2) RETRIEVAL (RAG) DATA PLANE
- Indexing jobs are scheduled and observable (success/fail, last run time).
- Documents have stable IDs and metadata (owner, source system, updated_at).
- Chunking rules are documented (how you treat tables, code blocks, PDFs).
- Retrieval stores provenance: which source IDs were retrieved for each answer.
- You have a defined fallback when retrieval fails (refuse, ask a clarifying question, or hand off).

3) PERMISSIONS AND TENANCY
- Retrieval enforces ACLs at query time based on user identity (not after generation).
- You have tests for cross-tenant leakage (explicit adversarial prompts included).
- Sensitive sources (HR, legal, customer PII repositories) are explicitly included/excluded by policy.

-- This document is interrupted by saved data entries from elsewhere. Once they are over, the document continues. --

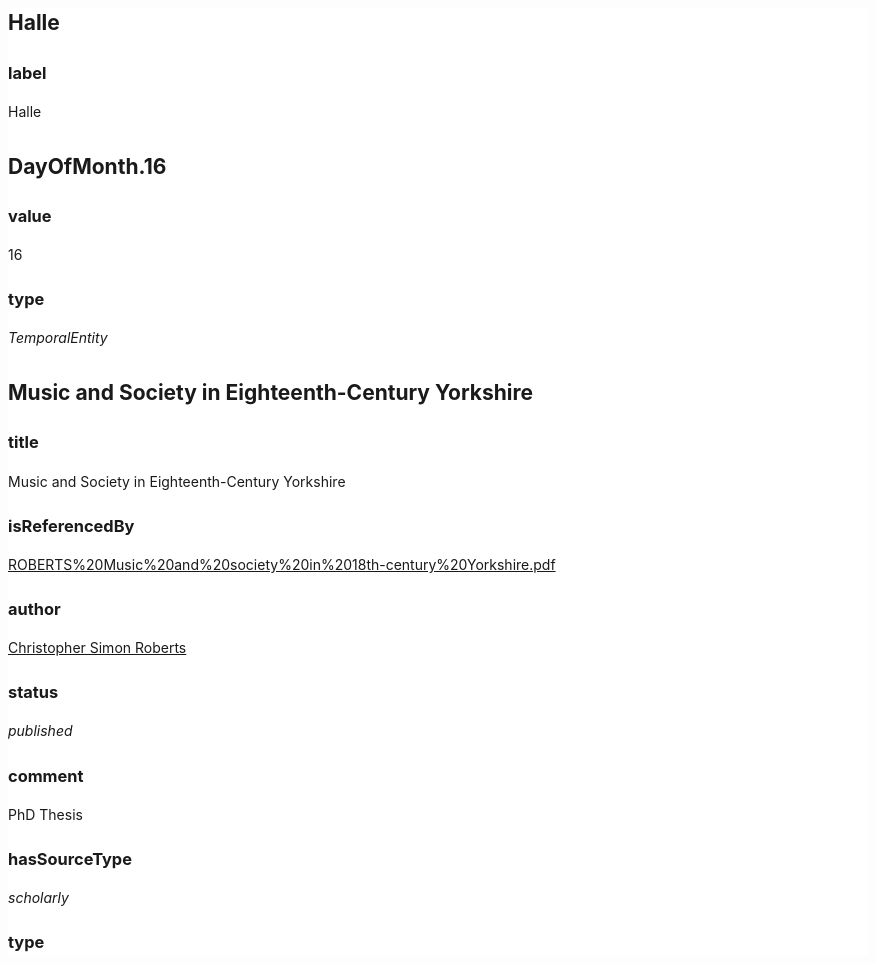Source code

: ## Halle

### label


Halle

## DayOfMonth.16

### value


16

### type


*TemporalEntity*

## Music and Society in Eighteenth-Century Yorkshire

### title


Music and Society in Eighteenth-Century Yorkshire

### isReferencedBy


[ROBERTS%20Music%20and%20society%20in%2018th-century%20Yorkshire.pdf](#ROBERTS%20Music%20and%20society%20in%2018th-century%20Yorkshire.pdf)

### author


[Christopher Simon Roberts](#Christopher-Simon-Roberts)

### status


*published*

### comment


PhD Thesis

### hasSourceType


*scholarly*

### type

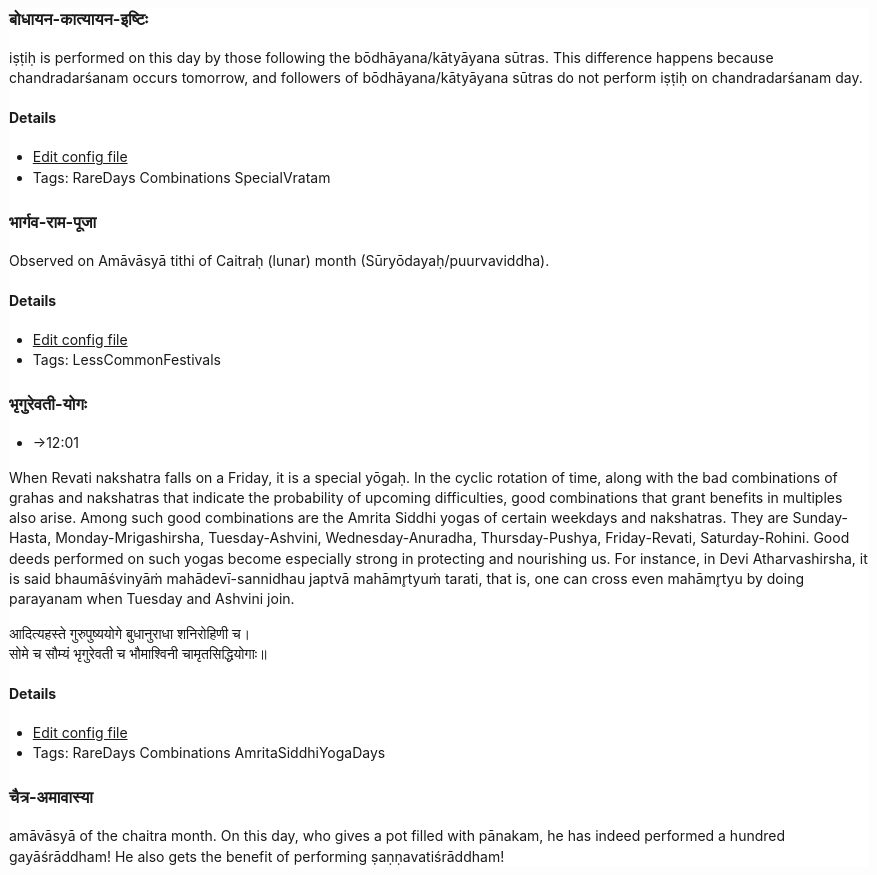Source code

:
### बोधायन-कात्यायन-इष्टिः



iṣṭiḥ is performed on this day by those following the bōdhāyana/kātyāyana sūtras. This difference happens because chandradarśanam occurs tomorrow, and followers of bōdhāyana/kātyāyana sūtras do not perform iṣṭiḥ on chandradarśanam day.

#### Details
- [Edit config file](https://github.com/jyotisham/adyatithi/blob/master/general/description_only/bOdhAyana-kAtyAyana-iSTiH.toml)
- Tags: RareDays Combinations SpecialVratam


### भार्गव-राम-पूजा

Observed on Amāvāsyā tithi of Caitraḥ (lunar) month (Sūryōdayaḥ/puurvaviddha). 



#### Details
- [Edit config file](https://github.com/jyotisham/adyatithi/blob/master/devatA/vaiShNava/lunar_month/tithi/01/30/bhArgava-rAma-pUjA.toml)
- Tags: LessCommonFestivals


### भृगुरेवती-योगः
- →12:01



When Revati nakshatra falls on a Friday, it is a special yōgaḥ. In the cyclic rotation of time, along with the bad combinations of grahas and nakshatras that indicate the probability of upcoming difficulties, good combinations that grant benefits in multiples also arise. Among such good combinations are the Amrita Siddhi yogas of certain weekdays and nakshatras. They are Sunday-Hasta, Monday-Mrigashirsha, Tuesday-Ashvini, Wednesday-Anuradha, Thursday-Pushya, Friday-Revati, Saturday-Rohini. Good deeds performed on such yogas become especially strong in protecting and nourishing us.
For instance, in Devi Atharvashirsha, it is said bhaumāśvinyāṁ mahādevī-sannidhau japtvā mahāmr̥tyuṁ tarati, that is, one can cross even mahāmr̥tyu by doing parayanam when Tuesday and Ashvini join.

आदित्यहस्ते गुरुपुष्ययोगे बुधानुराधा शनिरोहिणी च।  
सोमे च सौम्यं भृगुरेवती च भौमाश्विनी चामृतसिद्धियोगाः॥



#### Details
- [Edit config file](https://github.com/jyotisham/adyatithi/blob/master/time_focus/amrita-siddhi/description_only/bhRgurEvatI-yOgaH.toml)
- Tags: RareDays Combinations AmritaSiddhiYogaDays


### चैत्र-अमावास्या



amāvāsyā of the chaitra month. On this day, who gives a pot filled with pānakam, he has indeed performed a hundred gayāśrāddham! He also gets the benefit of performing ṣaṇṇavatiśrāddham!
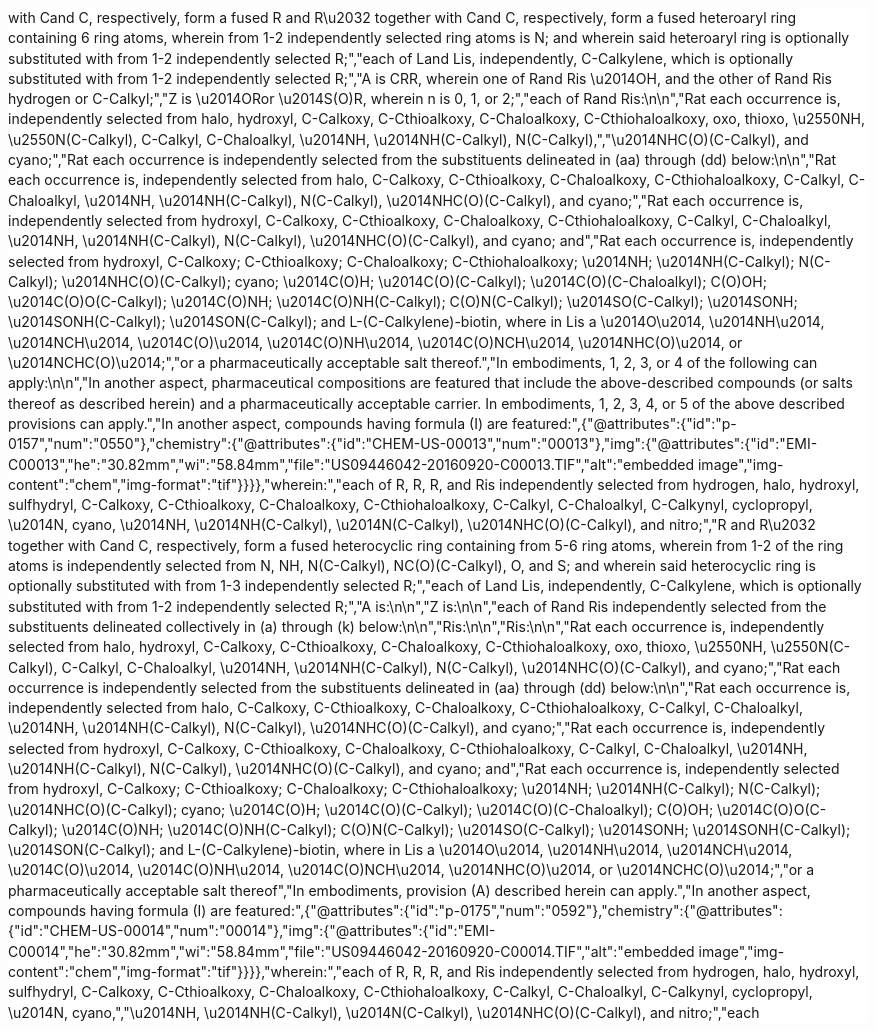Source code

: with Cand C, respectively, form a fused R and R\u2032 together with Cand C, respectively, form a fused heteroaryl ring containing 6 ring atoms, wherein from 1-2 independently selected ring atoms is N; and wherein said heteroaryl ring is optionally substituted with from 1-2 independently selected R;","each of Land Lis, independently, C-Calkylene, which is optionally substituted with from 1-2 independently selected R;","A is CRR, wherein one of Rand Ris \u2014OH, and the other of Rand Ris hydrogen or C-Calkyl;","Z is \u2014ORor \u2014S(O)R, wherein n is 0, 1, or 2;","each of Rand Ris:\n\n","Rat each occurrence is, independently selected from halo, hydroxyl, C-Calkoxy, C-Cthioalkoxy, C-Chaloalkoxy, C-Cthiohaloalkoxy, oxo, thioxo, \u2550NH, \u2550N(C-Calkyl), C-Calkyl, C-Chaloalkyl, \u2014NH, \u2014NH(C-Calkyl), N(C-Calkyl),","\u2014NHC(O)(C-Calkyl), and cyano;","Rat each occurrence is independently selected from the substituents delineated in (aa) through (dd) below:\n\n","Rat each occurrence is, independently selected from halo, C-Calkoxy, C-Cthioalkoxy, C-Chaloalkoxy, C-Cthiohaloalkoxy, C-Calkyl, C-Chaloalkyl, \u2014NH, \u2014NH(C-Calkyl), N(C-Calkyl), \u2014NHC(O)(C-Calkyl), and cyano;","Rat each occurrence is, independently selected from hydroxyl, C-Calkoxy, C-Cthioalkoxy, C-Chaloalkoxy, C-Cthiohaloalkoxy, C-Calkyl, C-Chaloalkyl, \u2014NH, \u2014NH(C-Calkyl), N(C-Calkyl), \u2014NHC(O)(C-Calkyl), and cyano; and","Rat each occurrence is, independently selected from hydroxyl, C-Calkoxy; C-Cthioalkoxy; C-Chaloalkoxy; C-Cthiohaloalkoxy; \u2014NH; \u2014NH(C-Calkyl); N(C-Calkyl); \u2014NHC(O)(C-Calkyl); cyano; \u2014C(O)H; \u2014C(O)(C-Calkyl); \u2014C(O)(C-Chaloalkyl); C(O)OH; \u2014C(O)O(C-Calkyl); \u2014C(O)NH; \u2014C(O)NH(C-Calkyl); C(O)N(C-Calkyl); \u2014SO(C-Calkyl); \u2014SONH; \u2014SONH(C-Calkyl); \u2014SON(C-Calkyl); and L-(C-Calkylene)-biotin, where in Lis a \u2014O\u2014, \u2014NH\u2014, \u2014NCH\u2014, \u2014C(O)\u2014, \u2014C(O)NH\u2014, \u2014C(O)NCH\u2014, \u2014NHC(O)\u2014, or \u2014NCHC(O)\u2014;","or a pharmaceutically acceptable salt thereof.","In embodiments, 1, 2, 3, or 4 of the following can apply:\n\n","In another aspect, pharmaceutical compositions are featured that include the above-described compounds (or salts thereof as described herein) and a pharmaceutically acceptable carrier. In embodiments, 1, 2, 3, 4, or 5 of the above described provisions can apply.","In another aspect, compounds having formula (I) are featured:",{"@attributes":{"id":"p-0157","num":"0550"},"chemistry":{"@attributes":{"id":"CHEM-US-00013","num":"00013"},"img":{"@attributes":{"id":"EMI-C00013","he":"30.82mm","wi":"58.84mm","file":"US09446042-20160920-C00013.TIF","alt":"embedded image","img-content":"chem","img-format":"tif"}}}},"wherein:","each of R, R, R, and Ris independently selected from hydrogen, halo, hydroxyl, sulfhydryl, C-Calkoxy, C-Cthioalkoxy, C-Chaloalkoxy, C-Cthiohaloalkoxy, C-Calkyl, C-Chaloalkyl, C-Calkynyl, cyclopropyl, \u2014N, cyano, \u2014NH, \u2014NH(C-Calkyl), \u2014N(C-Calkyl), \u2014NHC(O)(C-Calkyl), and nitro;","R and R\u2032 together with Cand C, respectively, form a fused heterocyclic ring containing from 5-6 ring atoms, wherein from 1-2 of the ring atoms is independently selected from N, NH, N(C-Calkyl), NC(O)(C-Calkyl), O, and S; and wherein said heterocyclic ring is optionally substituted with from 1-3 independently selected R;","each of Land Lis, independently, C-Calkylene, which is optionally substituted with from 1-2 independently selected R;","A is:\n\n","Z is:\n\n","each of Rand Ris independently selected from the substituents delineated collectively in (a) through (k) below:\n\n","Ris:\n\n","Ris:\n\n","Rat each occurrence is, independently selected from halo, hydroxyl, C-Calkoxy, C-Cthioalkoxy, C-Chaloalkoxy, C-Cthiohaloalkoxy, oxo, thioxo, \u2550NH, \u2550N(C-Calkyl), C-Calkyl, C-Chaloalkyl, \u2014NH, \u2014NH(C-Calkyl), N(C-Calkyl), \u2014NHC(O)(C-Calkyl), and cyano;","Rat each occurrence is independently selected from the substituents delineated in (aa) through (dd) below:\n\n","Rat each occurrence is, independently selected from halo, C-Calkoxy, C-Cthioalkoxy, C-Chaloalkoxy, C-Cthiohaloalkoxy, C-Calkyl, C-Chaloalkyl, \u2014NH, \u2014NH(C-Calkyl), N(C-Calkyl), \u2014NHC(O)(C-Calkyl), and cyano;","Rat each occurrence is, independently selected from hydroxyl, C-Calkoxy, C-Cthioalkoxy, C-Chaloalkoxy, C-Cthiohaloalkoxy, C-Calkyl, C-Chaloalkyl, \u2014NH, \u2014NH(C-Calkyl), N(C-Calkyl), \u2014NHC(O)(C-Calkyl), and cyano; and","Rat each occurrence is, independently selected from hydroxyl, C-Calkoxy; C-Cthioalkoxy; C-Chaloalkoxy; C-Cthiohaloalkoxy; \u2014NH; \u2014NH(C-Calkyl); N(C-Calkyl); \u2014NHC(O)(C-Calkyl); cyano; \u2014C(O)H; \u2014C(O)(C-Calkyl); \u2014C(O)(C-Chaloalkyl); C(O)OH; \u2014C(O)O(C-Calkyl); \u2014C(O)NH; \u2014C(O)NH(C-Calkyl); C(O)N(C-Calkyl); \u2014SO(C-Calkyl); \u2014SONH; \u2014SONH(C-Calkyl); \u2014SON(C-Calkyl); and L-(C-Calkylene)-biotin, where in Lis a \u2014O\u2014, \u2014NH\u2014, \u2014NCH\u2014, \u2014C(O)\u2014, \u2014C(O)NH\u2014, \u2014C(O)NCH\u2014, \u2014NHC(O)\u2014, or \u2014NCHC(O)\u2014;","or a pharmaceutically acceptable salt thereof","In embodiments, provision (A) described herein can apply.","In another aspect, compounds having formula (I) are featured:",{"@attributes":{"id":"p-0175","num":"0592"},"chemistry":{"@attributes":{"id":"CHEM-US-00014","num":"00014"},"img":{"@attributes":{"id":"EMI-C00014","he":"30.82mm","wi":"58.84mm","file":"US09446042-20160920-C00014.TIF","alt":"embedded image","img-content":"chem","img-format":"tif"}}}},"wherein:","each of R, R, R, and Ris independently selected from hydrogen, halo, hydroxyl, sulfhydryl, C-Calkoxy, C-Cthioalkoxy, C-Chaloalkoxy, C-Cthiohaloalkoxy, C-Calkyl, C-Chaloalkyl, C-Calkynyl, cyclopropyl, \u2014N, cyano,","\u2014NH, \u2014NH(C-Calkyl), \u2014N(C-Calkyl), \u2014NHC(O)(C-Calkyl), and nitro;","each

4) TOOL CALLING AND ACTION SAFETY
- Tool allowlist exists per workflow.
- Tool parameters are validated server-side (never trust the model output).
- Timeouts and retries are defined per tool.
- High-risk actions require confirmation or human approval (money movement, deletions, outbound messages).

5) OUTPUT CONSTRAINTS
- Structured outputs use schemas (JSON schema or equivalent).
- You fail closed: if schema validation fails, you retry with stricter constraints or refuse.
- Citations are required for knowledge answers; outputs without sources are treated as failures.

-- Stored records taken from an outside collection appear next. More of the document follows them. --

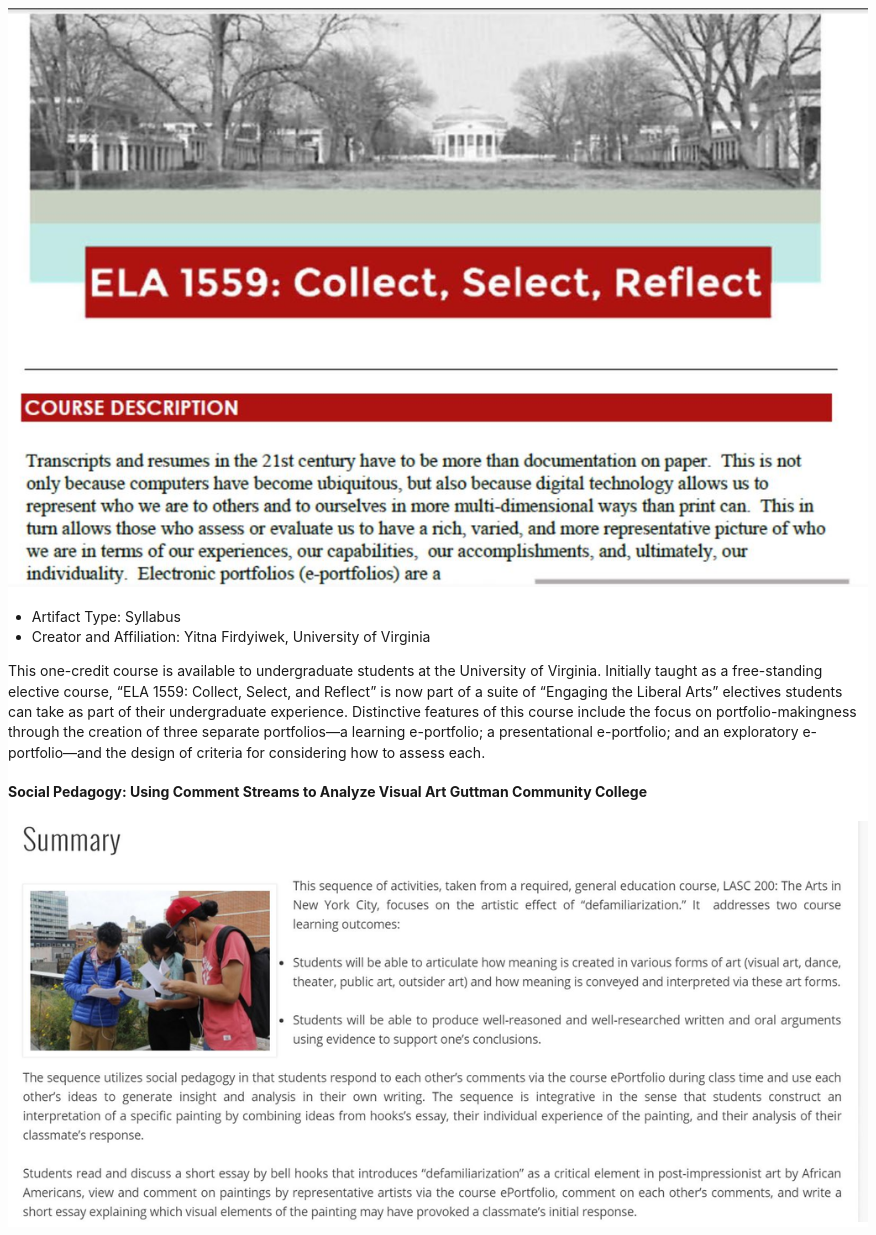 ![screenshot](images/eportfolio-uva.JPG)

* Artifact Type: Syllabus
* Creator and Affiliation: Yitna Firdyiwek, University of Virginia

This one-credit course is available to undergraduate students at the University of Virginia. Initially taught as a free-standing elective course, “ELA 1559: Collect, Select, and Reflect” is now part of a suite of “Engaging the Liberal Arts” electives students can take as part of their undergraduate experience. Distinctive features of this course include the focus on portfolio-makingness through the creation of three separate portfolios—a learning e-portfolio; a presentational e-portfolio; and an exploratory e-portfolio—and the design of criteria for considering how to assess each.

#### Social Pedagogy: Using Comment Streams to Analyze Visual Art Guttman Community College
![screenshot](images/eportfolio-visual-gutman.JPG)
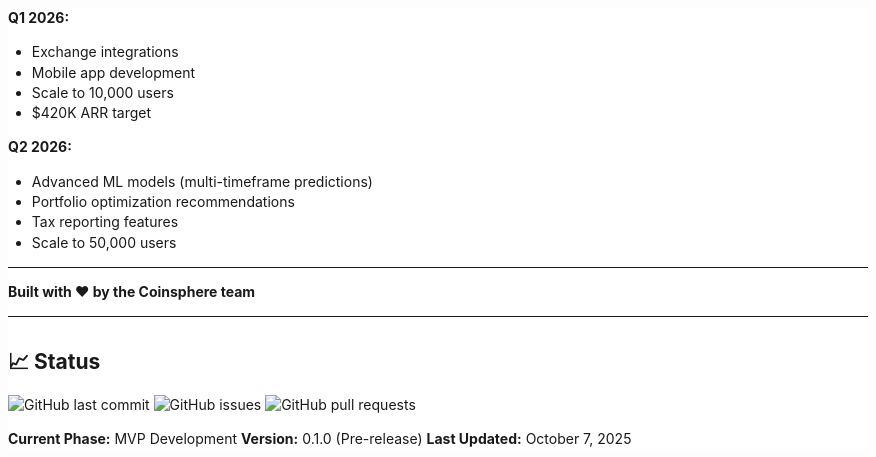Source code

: **Q1 2026:**
- Exchange integrations
- Mobile app development
- Scale to 10,000 users
- $420K ARR target

**Q2 2026:**
- Advanced ML models (multi-timeframe predictions)
- Portfolio optimization recommendations
- Tax reporting features
- Scale to 50,000 users

---

**Built with ❤️ by the Coinsphere team**

---

## 📈 Status

![GitHub last commit](https://img.shields.io/github/last-commit/mkelam/Coinsphere)
![GitHub issues](https://img.shields.io/github/issues/mkelam/Coinsphere)
![GitHub pull requests](https://img.shields.io/github/issues-pr/mkelam/Coinsphere)

**Current Phase:** MVP Development
**Version:** 0.1.0 (Pre-release)
**Last Updated:** October 7, 2025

6) EVALUATION AND REGRESSION
- You maintain a golden set of real queries (sanitized) that represent common + worst-case behavior.
- You evaluate both retrieval (did we fetch the right sources?) and generation (did we answer correctly and safely?).
- Evals run in CI for prompt/model/retrieval changes.
- You have explicit pass/fail gates for launch and for ongoing deploys.

7) SECURITY TESTS YOU ACTUALLY RUN
- Prompt injection attempts against tool calling.
- Data exfiltration prompts (ask for secrets, system prompts, or other users’ data).
- Jailbreak-style inputs aimed at policy violations.
- Regression tests for previously observed failures.

8) OPERATIONS
- Cost controls: caps or budgets per tenant/workspace; rate limits; caching where appropriate.
- Provider outage plan: fallback model/provider, degraded mode, or feature flag kill switch.
- Monitoring: latency, error rates, refusal rates, tool call failure rates, retrieval empty-rate.

9) PRODUCT INTEGRITY
- The UX communicates uncertainty: citations, “I don’t know,” and next steps.
- Humans can correct outputs; corrections feed back into eval cases.
- You have a policy for user data: what is stored, for how long, and whether it is used for training (by you or vendors).

If you can’t produce artifacts for each section (logs, test outputs, eval reports, permission tests), you’re not ready to scale usage.